Andrew: - I'm not saying I don't enjoy an erect penis or anything, but I do feel like it's just so-- why would you ask somebody that ever because that doesn't even get in their heads. Even if they weren’t disabled and you ask your partner like, "Hey, can you get it up right now?" "Not anymore". Then after that one, the next thing you should never do is you should never ask somebody if I were you-- you never say to a disabled person before, during, or after sex, "If I were you I would kill myself".
I had a partner once, we didn't even actually end up having sex. We were just flirting with the idea and he was helping me get ready, he was one of my attending care workers and we were playing with the idea of maybe fooling around after we had stopped working for each other. He was like, "You know if I were you I'd kill myself" it's so powerful that you would just live everyday in your life and I was like, "What?" I'm never going to want to spend time with you again.

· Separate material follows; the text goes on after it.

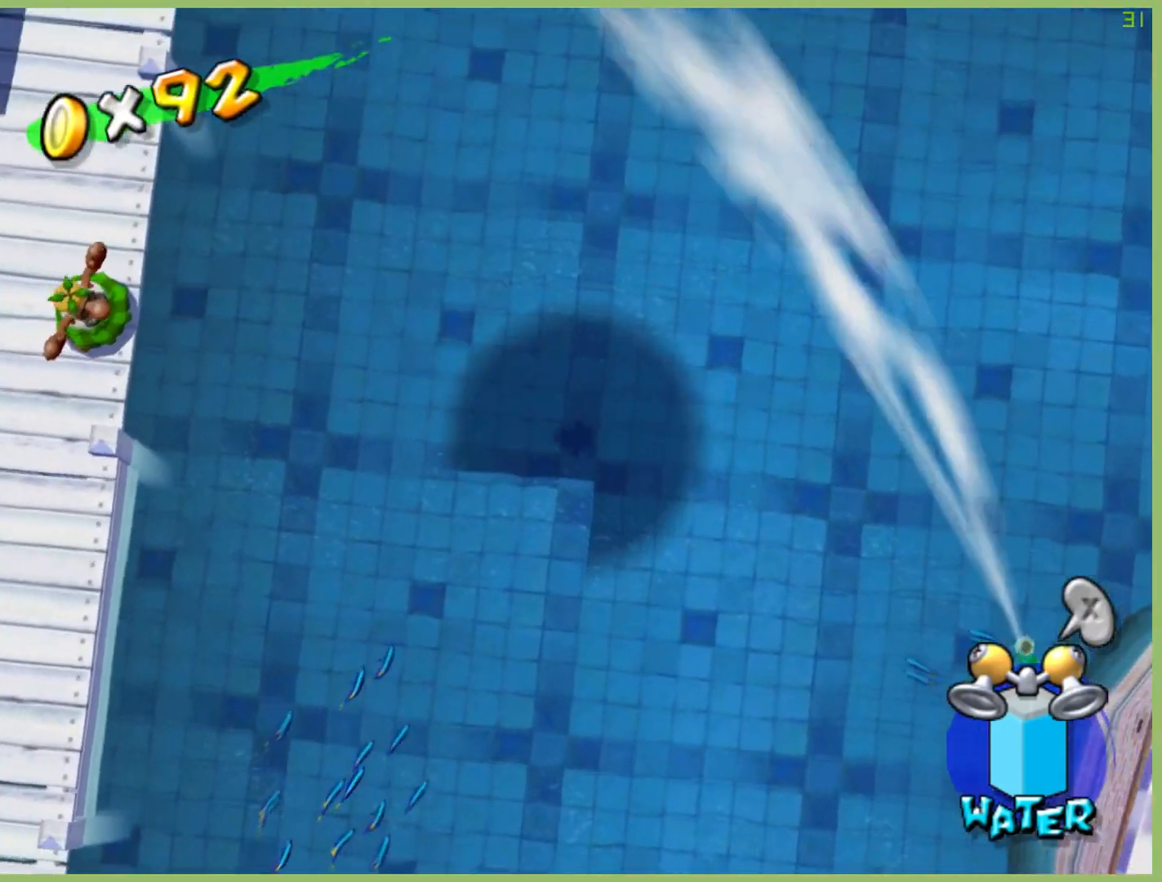
{"buttons": [], "left_stick": "left", "right_stick": "center", "button_events": []}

He said it with such genuine feeling. He didn't even realize what he was saying was weird and uncomfortable. I remember being with him and just being like I don't-- and he was also my careworker at that time so I had to deal with him after that. I just kept quiet, I didn't say anything, I didn't say-- Cause what do you say when someone is like "If I were you I'd be dead." Like thank you? What do you say?
Emily: I have no idea.
Andrew: Then one of the most interesting moments that I've ever had with a lover ever in my whole life. I met this guy on an app a couple of years ago. We we're going to mess around. He came over to my place. We were messing around. We're making out real pretty passionately. We were going to get down to the heavy stuff soon. We're doing it, and he softy goes like, "I have to stop. I have to stop." I was like, "Okay." Like, "What's going on? What's happening?" He was like, "You remind me of my ex-girlfriend's dead disabled son."
Emily: What the fuck?
Andrew: I was like, "What? How do I? How does one? What?" He was like, "Well, yes. He was a kid, and he passed away. He was in a wheelchair, too." I was like, "Cool." I just didn't know. I honestly was flabbergasted [laughs]. I didn't know what to do. I asked him to leave because I was like, "I can't get into this now."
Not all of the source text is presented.